• Zitierter Abschnitt:
==================================================

In meiner Dissertationsschrift mit dem Titel „Entscheiden, Erleben und Erinnern: Aisthetische Erfahrungen mit DJ-Sets der Electronic Dance Music“ habe ich Erfahrungsmöglichkeiten mit DJ-Sets der Electronic Dance Music (EDM) untersucht. Hier möchte ich einen kurzen Überblick über meine Arbeit geben und insbesondere den Begriff ‚aisthetische Erfahrung‚ (nicht: ästhetische!) darstellen, den ich in der Arbeit entwickelt habe und auf EDM DJ-Sets angewandt habe. Eine Buchpublikation dazu ist in Vorbereitung und die Veröffentlichung für Ende 2026 geplant.

==================================================

• Was zu tun ist:
Schreiben Sie aus dem Abschnitt über aisthetische Erfahrungen mit DJ-Sets den Wortlaut ab, der mit „In meiner Dissertationsschrift“ beginnt und bis einschließlich „Ende 2026 geplant.“ reicht. Die Daten haben mit dem Abschnitt über aisthetische Erfahrungen mit DJ-Sets nichts zu tun.

• Bereitgestellte Daten:
==================================================

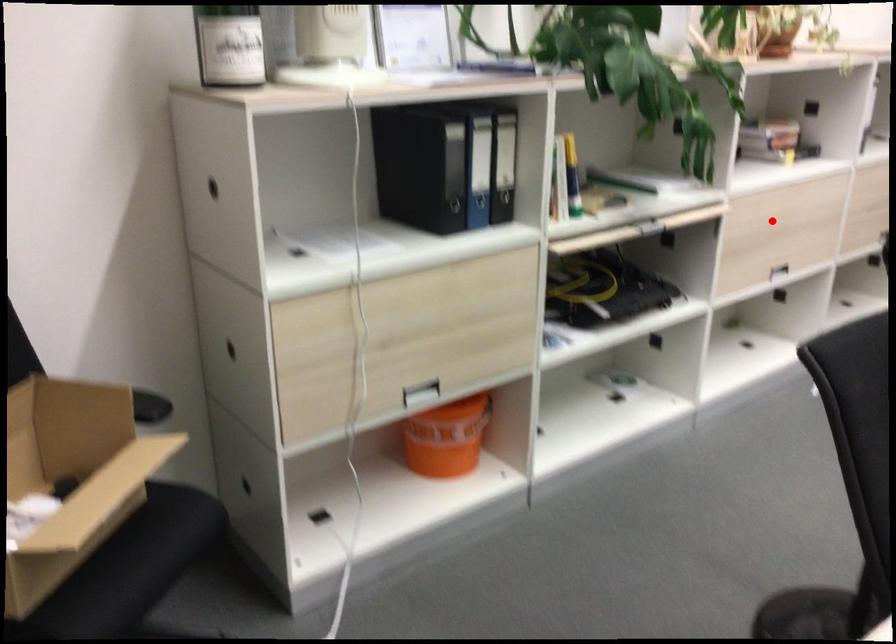
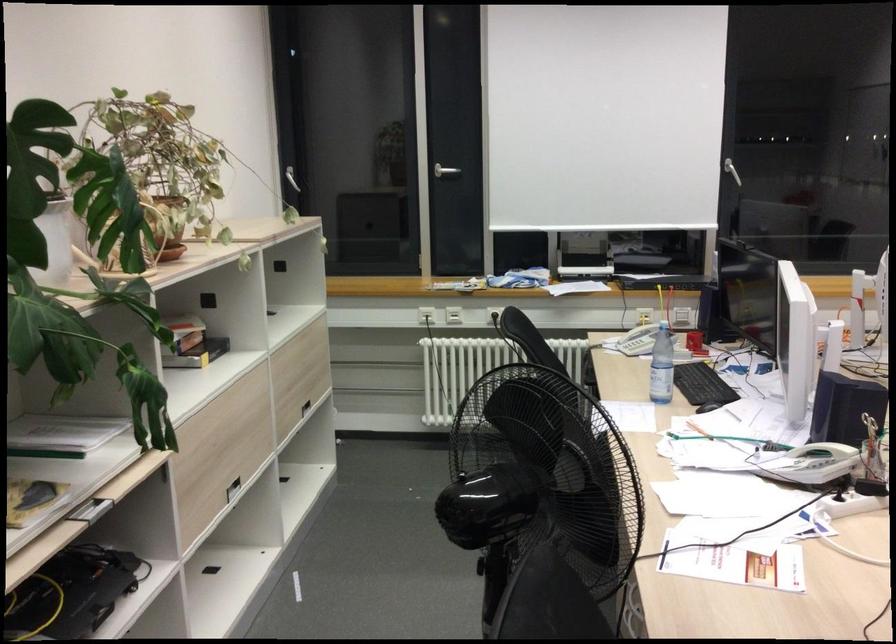
Where in the second image is the point corresponding to the highlighted location from the first image?

(225, 435)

==================================================

• Ihre Lösung:
In meiner Dissertationsschrift mit dem Titel „Entscheiden, Erleben und Erinnern: Aisthetische Erfahrungen mit DJ-Sets der Electronic Dance Music“ habe ich Erfahrungsmöglichkeiten mit DJ-Sets der Electronic Dance Music (EDM) untersucht. Hier möchte ich einen kurzen Überblick über meine Arbeit geben und insbesondere den Begriff ‚aisthetische Erfahrung‚ (nicht: ästhetische!) darstellen, den ich in der Arbeit entwickelt habe und auf EDM DJ-Sets angewandt habe. Eine Buchpublikation dazu ist in Vorbereitung und die Veröffentlichung für Ende 2026 geplant.